Reconstructing, we guess that the time was ~12:45pm. Ken was directly inshore of me by ~30-40′. I happened to be pointing shoreward, basically directly at Ken. I believe the sun was mostly overhead and a little behind. At that moment, neither of us was paddling very fast; we might have been nearly stationary as we were checking out potential landing sites.

I don’t remember if it was sight or sound that first caught my attention. I vaguely recall hearing a thump and perhaps Ken saying “What the …???” My attention focused in time to see Ken fighting to stay upright while something yanked and splashed at the Dancer’s stern. Even though I couldn’t yet see the shark in these first 1-2 seconds, I somehow knew exactly what was happening.
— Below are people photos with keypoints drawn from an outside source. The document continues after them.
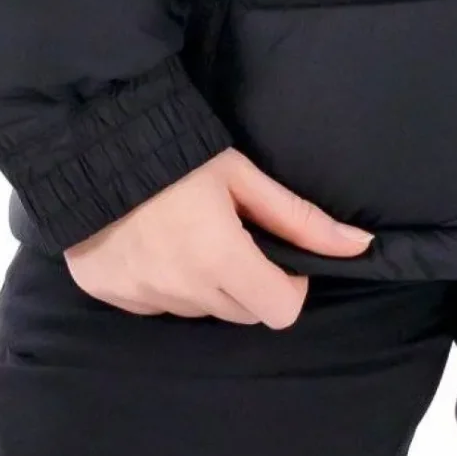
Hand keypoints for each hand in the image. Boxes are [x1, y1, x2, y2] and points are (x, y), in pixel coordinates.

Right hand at [63, 147, 374, 325]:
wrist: (95, 142)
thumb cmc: (181, 155)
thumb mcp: (244, 177)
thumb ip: (301, 219)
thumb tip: (361, 246)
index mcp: (220, 259)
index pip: (280, 311)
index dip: (289, 284)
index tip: (275, 251)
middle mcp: (182, 289)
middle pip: (242, 312)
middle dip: (249, 282)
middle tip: (233, 235)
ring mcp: (142, 297)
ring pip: (199, 311)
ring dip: (205, 284)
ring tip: (188, 234)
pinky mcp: (111, 295)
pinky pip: (156, 306)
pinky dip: (163, 284)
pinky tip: (153, 243)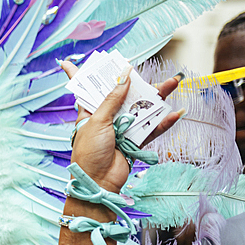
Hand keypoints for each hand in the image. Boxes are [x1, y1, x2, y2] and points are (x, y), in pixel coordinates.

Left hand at [59, 61, 182, 191]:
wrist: (98, 181)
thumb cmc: (89, 151)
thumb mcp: (97, 121)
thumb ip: (112, 99)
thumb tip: (124, 77)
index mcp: (89, 113)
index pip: (83, 91)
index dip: (77, 77)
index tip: (67, 63)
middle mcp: (105, 118)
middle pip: (121, 96)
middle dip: (134, 82)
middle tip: (143, 67)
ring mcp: (121, 129)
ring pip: (141, 109)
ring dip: (158, 97)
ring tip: (174, 83)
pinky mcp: (134, 141)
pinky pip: (151, 129)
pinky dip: (164, 122)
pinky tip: (176, 112)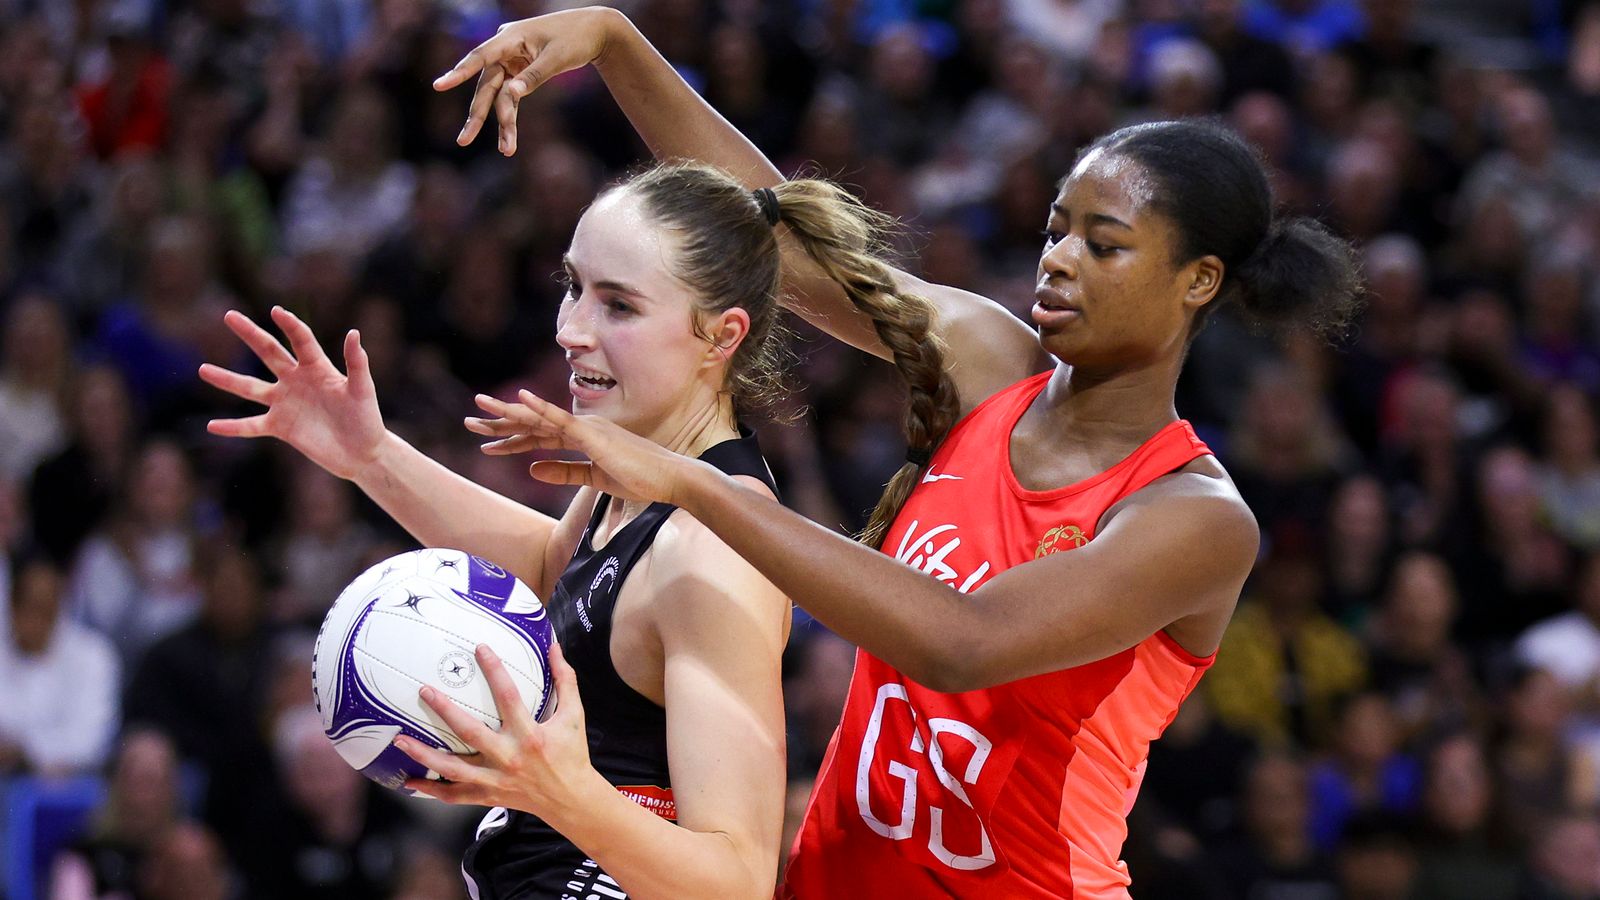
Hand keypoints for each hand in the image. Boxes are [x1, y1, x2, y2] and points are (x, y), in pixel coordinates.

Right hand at [199, 307, 386, 480]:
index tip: (276, 311)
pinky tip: (212, 426)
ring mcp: (285, 403)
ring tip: (202, 369)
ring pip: (250, 388)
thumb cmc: (367, 419)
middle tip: (229, 315)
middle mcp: (296, 381)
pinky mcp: (280, 427)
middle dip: (250, 333)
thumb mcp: (362, 390)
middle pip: (269, 352)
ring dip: (227, 379)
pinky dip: (233, 427)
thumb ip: (357, 363)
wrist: (362, 453)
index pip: (301, 340)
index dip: (290, 325)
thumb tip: (354, 332)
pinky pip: (251, 426)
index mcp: (318, 368)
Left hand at [394, 643, 597, 816]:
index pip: (509, 698)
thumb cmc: (572, 753)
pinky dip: (431, 790)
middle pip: (470, 733)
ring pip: (453, 769)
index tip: (479, 648)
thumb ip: (565, 680)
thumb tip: (555, 646)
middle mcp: (509, 758)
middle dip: (445, 712)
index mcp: (530, 736)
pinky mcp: (488, 795)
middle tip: (424, 692)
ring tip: (400, 741)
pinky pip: (454, 795)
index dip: (495, 671)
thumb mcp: (574, 715)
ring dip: (424, 755)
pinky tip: (410, 781)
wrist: (571, 799)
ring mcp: (496, 780)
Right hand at [432, 6, 621, 154]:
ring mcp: (511, 63)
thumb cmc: (575, 39)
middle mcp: (505, 50)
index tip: (439, 85)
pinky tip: (508, 141)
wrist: (592, 31)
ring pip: (499, 97)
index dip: (460, 72)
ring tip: (507, 151)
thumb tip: (512, 95)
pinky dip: (511, 117)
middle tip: (463, 141)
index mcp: (510, 37)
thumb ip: (534, 76)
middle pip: (486, 86)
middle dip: (478, 115)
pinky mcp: (519, 74)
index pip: (480, 57)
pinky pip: (511, 99)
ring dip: (503, 124)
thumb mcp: (557, 58)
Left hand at [464, 389, 706, 506]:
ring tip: (480, 409)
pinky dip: (540, 409)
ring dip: (509, 414)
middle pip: (533, 423)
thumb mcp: (594, 479)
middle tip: (469, 421)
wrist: (670, 479)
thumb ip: (563, 472)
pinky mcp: (594, 435)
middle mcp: (582, 426)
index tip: (487, 442)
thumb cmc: (640, 479)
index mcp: (583, 437)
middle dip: (501, 422)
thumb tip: (530, 469)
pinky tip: (519, 399)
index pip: (540, 435)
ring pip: (540, 418)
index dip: (512, 438)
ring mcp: (588, 428)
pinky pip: (561, 420)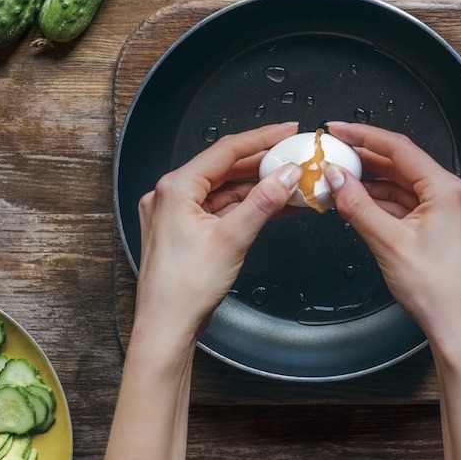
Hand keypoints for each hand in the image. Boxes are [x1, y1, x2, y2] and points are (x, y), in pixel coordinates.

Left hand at [134, 121, 301, 341]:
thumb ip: (263, 201)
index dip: (262, 138)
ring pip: (224, 189)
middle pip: (225, 168)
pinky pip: (220, 208)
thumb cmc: (183, 289)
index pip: (226, 150)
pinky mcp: (184, 231)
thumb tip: (286, 175)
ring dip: (257, 187)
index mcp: (175, 188)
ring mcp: (176, 214)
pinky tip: (273, 205)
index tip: (287, 131)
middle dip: (262, 164)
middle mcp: (171, 195)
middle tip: (294, 156)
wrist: (167, 328)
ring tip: (291, 183)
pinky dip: (246, 206)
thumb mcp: (232, 238)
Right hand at [323, 122, 460, 357]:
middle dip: (367, 160)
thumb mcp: (388, 243)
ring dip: (375, 183)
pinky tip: (363, 201)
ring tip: (341, 179)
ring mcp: (456, 210)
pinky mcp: (451, 225)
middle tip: (335, 152)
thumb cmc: (437, 293)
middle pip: (404, 165)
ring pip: (408, 185)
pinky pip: (414, 203)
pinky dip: (388, 202)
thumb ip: (358, 205)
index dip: (364, 136)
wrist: (458, 328)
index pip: (400, 149)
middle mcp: (459, 194)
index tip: (339, 130)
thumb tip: (336, 177)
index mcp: (449, 190)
I believe in this initial contact, the shark was mainly placing his jaws on the boat. In the next 3-4 seconds, the shark lunged horizontally out of the water with the boat clamped in his jaws, his belly skimming the water surface. I saw a dark dorsal fin, and the profile of the shark’s immense bulk, dark on top turning to silver on the sides and fading to white on the belly. From the top of the fin straight down to the belly spanned ~3′. I believe I also saw gill slits and an eye. I saw his back well behind the dorsal fin. It seemed that half the shark’s length cleared the water, causing the stern to disappear, and it seemed that the shark had merged with the kayak/Ken. The shark seemed at once horrible, beautiful, powerful, terrifying and graceful.

There was a rush of water like that of a breaking wave as the shark surged forward, up, and finally down. It seemed that the dorsal fin was towering over Ken’s head as I finally lost sight of him amidst the spray. I was sure that I had just watched him die.

After the shark submerged again, he abruptly let go and vanished; we never saw him again. Unbelievably, Ken was alive, unhurt, and still upright. Two thoughts were flashing through my head; white sharks rarely hit a victim more than once, and even more rarely do they attack rescuers.

I paddled up nervously, scanning the water beneath my boat, slapping the water with my paddle, striving to not look like an injured seal. Ken yelled “What was that??!!” Somehow the humor of Ken not immediately realizing what had happened escaped me at that moment. I yelled back “Shark!”

I think we had the same simultaneous thought; get the heck out of there. We didn’t bother to work out ahead of time what the best direction might be; in fact we had directly opposite ideas. I raced towards shore while Ken scooted seaward. It doesn’t make any sense now, but we paddled past each other.

After some frantic paddling, Ken cleared the surf zone while I had gone in even further than where the shark had originally struck. We looked at each other, and Ken waved me back out towards him; he wanted to skirt Steele Reef and some breakers. I paddled out, but we soon discovered that the Dancer was shipping water. We passed the reef, but the Dancer was starting to get hard to control and Ken couldn’t wait to get totally clear of the breakers. We headed in, and agreed that he would attempt to land first, with me to aid if he flipped/swam. With remarkable effort and skill, he beached his wallowing water-filled boat. I followed right after; solid ground never felt so good.

Preserve rangers had seen us landing and came down to the beach within minutes to shoo us away. They had missed the few seconds of the shark attack, but were greatly impressed with our stories and the evidence of the Bite on the right stern. It measured ~17″ across, ~11″ deep (crossing over the midline of the kayak), and was only 1.5′ behind the cockpit. Cuts/slices through the stern deck marked the oval perimeter of the Bite where teeth had met boat. The most awesome damage was at the waterline; multiple 3-4″ gashes in 1/4″ polyethylene. The power and the sharpness of the tool that had made such effortless cuts are nearly unimaginable.